=== Material for this exercise ===
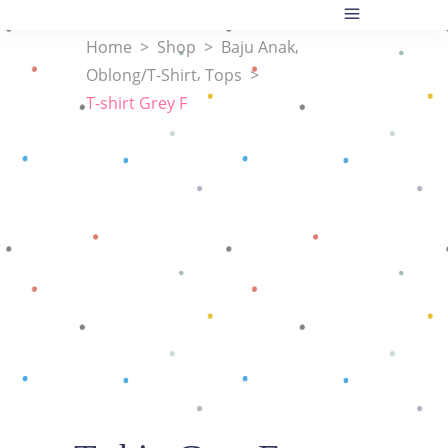
,
Home
>
Shop
>
Baju Anak
,
Oblong/T-Shirt
Tops
>
T-shirt Grey F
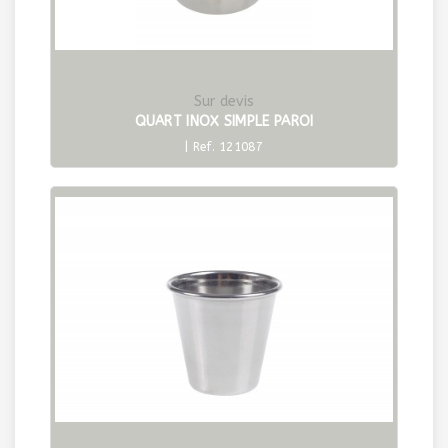
Sur devis
QUART INOX SIMPLE PAROI
| Ref. 121087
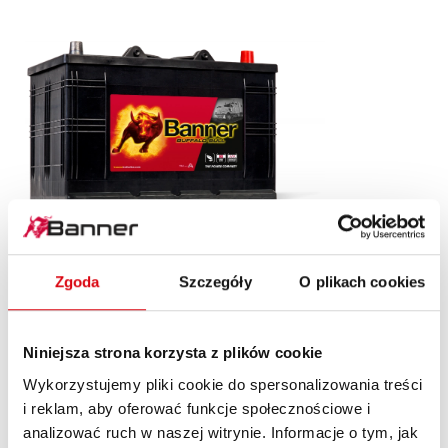
Buffalo Bull SLI
Zgoda
Szczegóły
O plikach cookies
610 11
Wizytówka markowej jakości Banner. Oryginalna jakość
Niniejsza strona korzysta z plików cookie
części zamiennych (OE).
Wykorzystujemy pliki cookie do spersonalizowania treści
i reklam, aby oferować funkcje społecznościowe i
SZCZEGÓŁY PRODUKTU >
analizować ruch w naszej witrynie. Informacje o tym, jak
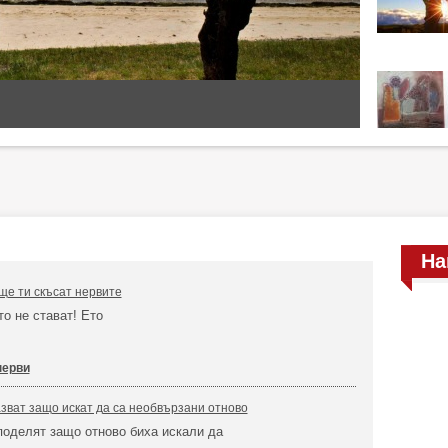
На
 ще ти скъсат нервите
то не стават! Ето
нерви
ват защо искат да са необвързани отново
поделят защо отново биха искали да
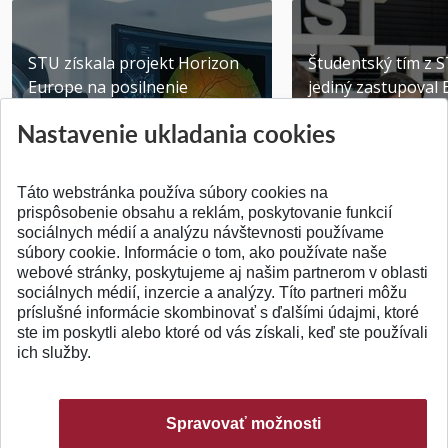
STU získala projekt Horizon
Študentský tím z 
Europe na posilnenie
jediný zastupoval 
výskumu AI v oftalmol...
Južnej Kórei
Nastavenie ukladania cookies
Publikované 31.07.2026
Publikované 27.07.20
Táto webstránka používa súbory cookies na
prispôsobenie obsahu a reklám, poskytovanie funkcií
sociálnych médií a analýzu návštevnosti používame
súbory cookie. Informácie o tom, ako používate naše
webové stránky, poskytujeme aj našim partnerom v oblasti
SPÄŤ NA VRCH
sociálnych médií, inzercie a analýzy. Títo partneri môžu
príslušné informácie skombinovať s ďalšími údajmi, ktoré
ste im poskytli alebo ktoré od vás získali, keď ste používali
ich služby.
Spravovať možnosti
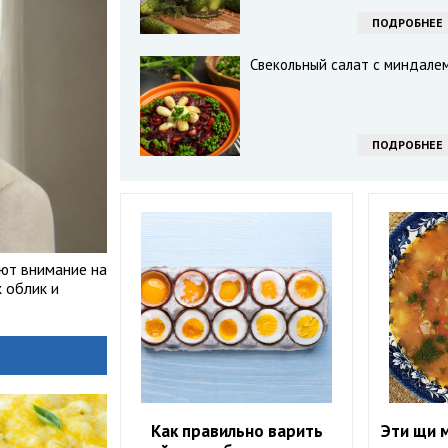
ПОДРОБНЕЕ
Свекольный салат с миндале
ПОДРОБНЕЕ
ют внимание на
 облик и
Как правильно варить
Эти щи м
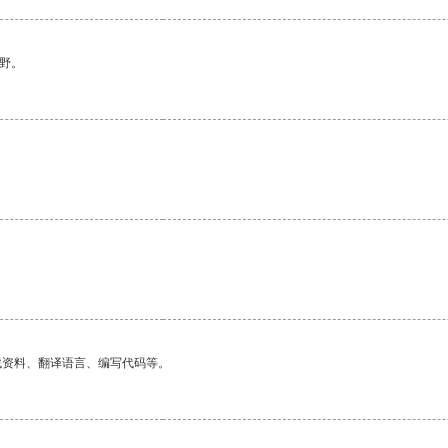
野。
找资料、翻译语言、编写代码等。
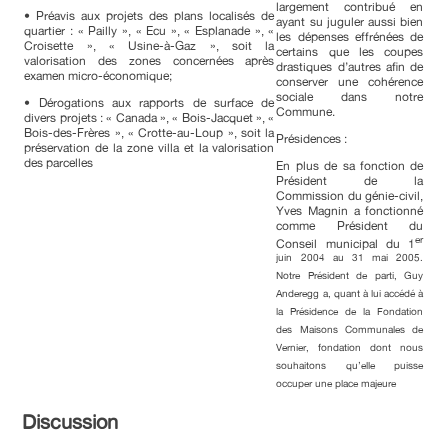
largement contribué en
• Préavis aux projets des plans localisés de
ayant su juguler aussi bien
quartier : « Pailly », « Ecu », « Esplanade », «
les dépenses effrénées de
Croisette », « Usine-à-Gaz », soit la
certains que les coupes
valorisation des zones concernées après
drastiques d’autres afin de
examen micro-économique;
conserver une cohérence
sociale dans notre
• Dérogations aux rapports de surface de
Commune.
divers projets : « Canada », « Bois-Jacquet », «
Bois-des-Frères », « Crotte-au-Loup », soit la
Présidences :
préservation de la zone villa et la valorisation
des parcelles
En plus de sa fonction de
Président de la
Commission du génie-civil,
Yves Magnin a fonctionné
comme Président du
er
Conseil municipal du 1
juin 2004 au 31 mai 2005.
Notre Président de parti, Guy
Anderegg a, quant à lui accédé à
la Présidence de la Fondation
des Maisons Communales de
Vernier, fondation dont nous
souhaitons qu’elle puisse
occuper une place majeure
Discussion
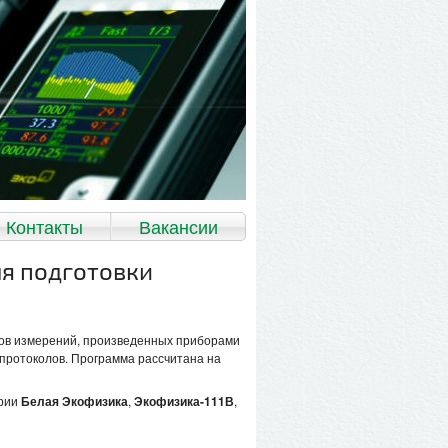
Контакты
Вакансии
ля подготовки
ов измерений, произведенных приборами
и протоколов. Программа рассчитана на
ерии
Белая Экофизика
,
Экофизика-111В
,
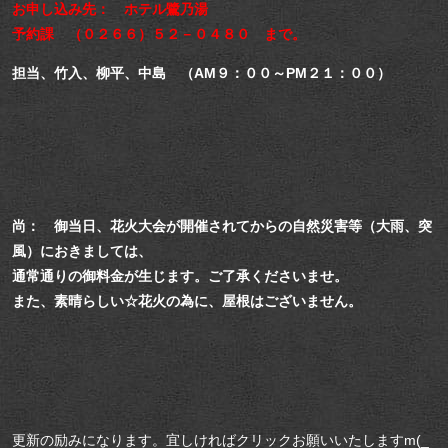
お申し込み先： ホテル鷺乃湯
予約課 （０２６６）５２－０４８０ まで。
担当、竹入、柳平、中島 （AM９：００～PM２１：００）
尚： 御当日、花火大会が開催されてからの自然災害等（大雨、突
風）におきましては、
通常通りの御料金が生じます。ご了承くださいませ。
また、素晴らしい☆花火の為に、屋根はございません。
更新の励みになります。宜しければクリックお願いいたしますm(_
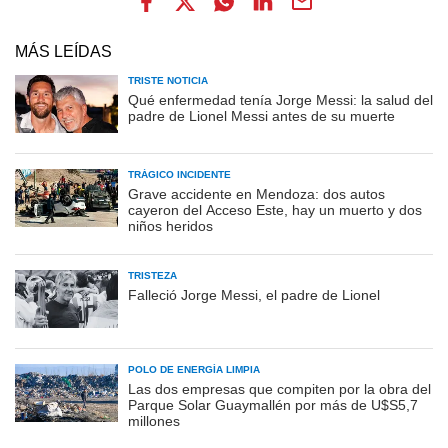
MÁS LEÍDAS
TRISTE NOTICIA
Qué enfermedad tenía Jorge Messi: la salud del
padre de Lionel Messi antes de su muerte
TRÁGICO INCIDENTE
Grave accidente en Mendoza: dos autos
cayeron del Acceso Este, hay un muerto y dos
niños heridos
TRISTEZA
Falleció Jorge Messi, el padre de Lionel
POLO DE ENERGÍA LIMPIA
Las dos empresas que compiten por la obra del
Parque Solar Guaymallén por más de U$S5,7
millones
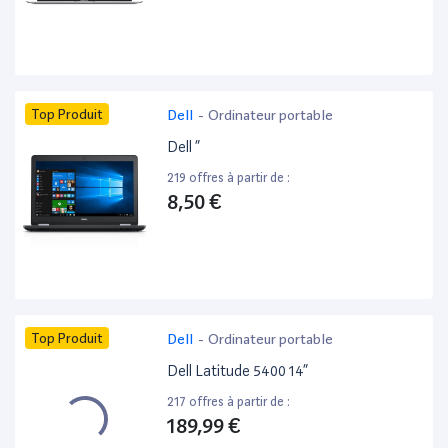
Top Produit
Dell
-
Ordinateur portable
Dell ”
219 offres à partir de :
8,50 €
Top Produit
Dell
-
Ordinateur portable
Dell Latitude 5400 14”
217 offres à partir de :
189,99 €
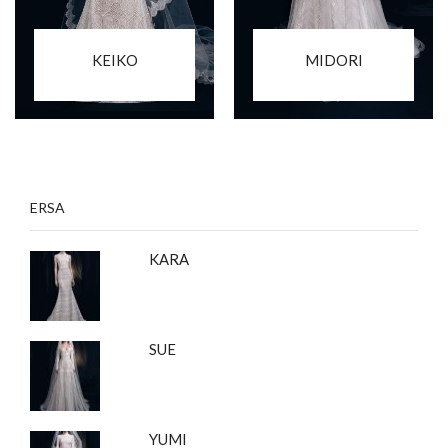
KEIKO
MIDORI
ERSA
KARA
SUE
YUMI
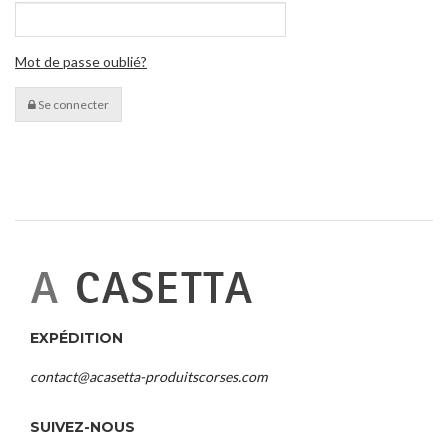
Mot de passe oublié?
Se connecter
EXPÉDITION
contact@acasetta-produitscorses.com
SUIVEZ-NOUS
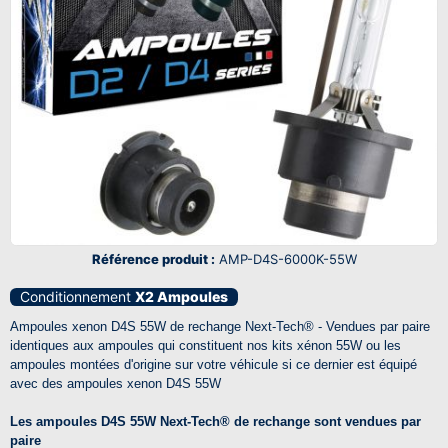
Référence produit :
AMP-D4S-6000K-55W
Conditionnement
X2 Ampoules
Ampoules xenon D4S 55W de rechange Next-Tech® - Vendues par paire
identiques aux ampoules qui constituent nos kits xénon 55W ou les
ampoules montées d'origine sur votre véhicule si ce dernier est équipé
avec des ampoules xenon D4S 55W
Les ampoules D4S 55W Next-Tech® de rechange sont vendues par
paire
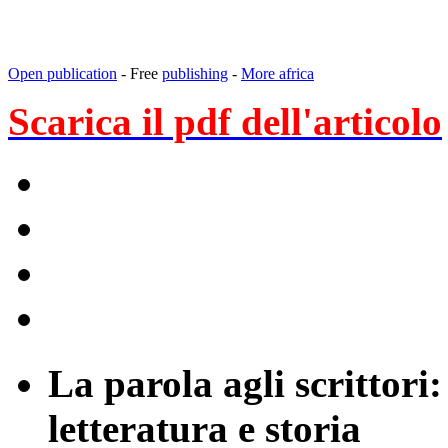
Open publication
- Free
publishing
-
More africa
Scarica il pdf dell'articolo
La parola agli scrittor
letteratura e storia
===
• _Problem description_: Drop the pictures and set down the data above exactly.

• _Output of the task_:
,
Home
>
Shop
>
Baju Anak
,
Oblong/T-Shirt
Tops
>
T-shirt Grey F
Sur devis
QUART INOX SIMPLE PAROI
| Ref. 121087
Buffalo Bull SLI
Zgoda
Szczegóły
O plikach cookies
610 11
Wizytówka markowej jakości Banner. Oryginalna jakość
Niniejsza strona korzysta z plików cookie
części zamiennych (OE).
Wykorzystujemy pliki cookie do spersonalizowania treści
i reklam, aby oferować funkcje społecznościowe i
SZCZEGÓŁY PRODUKTU >
analizować ruch w naszej witrynie. Informacje o tym, jak
На
 ще ти скъсат нервите
то не стават! Ето
нерви
ват защо искат да са необвързани отново
поделят защо отново биха искали да
STU získala projekt Horizon
Študentský tím z 
Europe na posilnenie
jediný zastupoval 
výskumu AI v oftalmol...
Južnej Kórei
Nastavenie ukladania cookies
Publikované 31.07.2026
Publikované 27.07.20
Táto webstránka používa súbory cookies na
prispôsobenie obsahu a reklám, poskytovanie funkcií
sociálnych médií a analýzu návštevnosti používame
súbory cookie. Informácie o tom, ako používate naše
webové stránky, poskytujeme aj našim partnerom v oblasti
SPÄŤ NA VRCH
sociálnych médií, inzercie a analýzy. Títo partneri môžu
príslušné informácie skombinovať s ďalšími údajmi, ktoré
ste im poskytli alebo ktoré od vás získali, keď ste používali
ich služby.
Spravovať možnosti
ПОДРОБНЕЕ
Свекольный салат с миндале
ПОДРОБНЕЕ
ют внимание на
 облик и
Как правильно варить
Эти щи м
野。
找资料、翻译语言、编写代码等。
largement contribué en
• Préavis aux projets des plans localisés de
ayant su juguler aussi bien
quartier : « Pailly », « Ecu », « Esplanade », «
les dépenses effrénées de
Croisette », « Usine-à-Gaz », soit la
certains que les coupes
valorisation des zones concernées après
drastiques d’autres afin de
examen micro-économique;
conserver une cohérence
sociale dans notre
• Dérogations aux rapports de surface de
Commune.
divers projets : « Canada », « Bois-Jacquet », «
Bois-des-Frères », « Crotte-au-Loup », soit la
Présidences :
préservation de la zone villa et la valorisation
des parcelles
En plus de sa fonction de
Président de la
Commission du génie-civil,
Yves Magnin a fonctionné
comme Président du
er
Conseil municipal du 1
juin 2004 au 31 mai 2005.
Notre Président de parti, Guy
Anderegg a, quant à lui accédé à
la Présidence de la Fondation
des Maisons Communales de
Vernier, fondation dont nous
souhaitons qu’elle puisse
occuper une place majeure
Discussion
Контакты
Вакансии
ля подготовки
ов измерений, произведенных приборами
и протоколов. Программа рассчитана на
ерии
Белая Экофизика
,
Экофизика-111В
,
お申し込み先： ホテル鷺乃湯
予約課 （０２６６）５２－０４８０ まで。
担当、竹入、柳平、中島 （AM９：００～PM２１：００）
尚： 御当日、花火大会が開催されてからの自然災害等（大雨、突
風）におきましては、
通常通りの御料金が生じます。ご了承くださいませ。
また、素晴らしい☆花火の為に、屋根はございません。
更新の励みになります。宜しければクリックお願いいたしますm(_
MÁS LEÍDAS
TRISTE NOTICIA
Qué enfermedad tenía Jorge Messi: la salud del
padre de Lionel Messi antes de su muerte
TRÁGICO INCIDENTE
Grave accidente en Mendoza: dos autos
cayeron del Acceso Este, hay un muerto y dos
niños heridos
TRISTEZA
Falleció Jorge Messi, el padre de Lionel
POLO DE ENERGÍA LIMPIA
Las dos empresas que compiten por la obra del
Parque Solar Guaymallén por más de U$S5,7
millones
Top Produit
Dell
-
Ordinateur portable
Dell ”
219 offres à partir de :
8,50 €
Top Produit
Dell
-
Ordinateur portable
Dell Latitude 5400 14”
217 offres à partir de :
189,99 €
KEIKO
MIDORI
ERSA
KARA
SUE
YUMI
Mot de passe oublié?
Se connecter
EXPÉDITION
contact@acasetta-produitscorses.com
SUIVEZ-NOUS
Référence produit :
AMP-D4S-6000K-55W
Conditionnement
X2 Ampoules
Ampoules xenon D4S 55W de rechange Next-Tech® - Vendues par paire
identiques aux ampoules qui constituent nos kits xénon 55W ou les
ampoules montées d'origine sur votre véhicule si ce dernier est équipé
avec des ampoules xenon D4S 55W
Les ampoules D4S 55W Next-Tech® de rechange sont vendues par
paire
Open publication
- Free
publishing
-
More africa
Scarica il pdf dell'articolo
La parola agli scrittor
letteratura e storia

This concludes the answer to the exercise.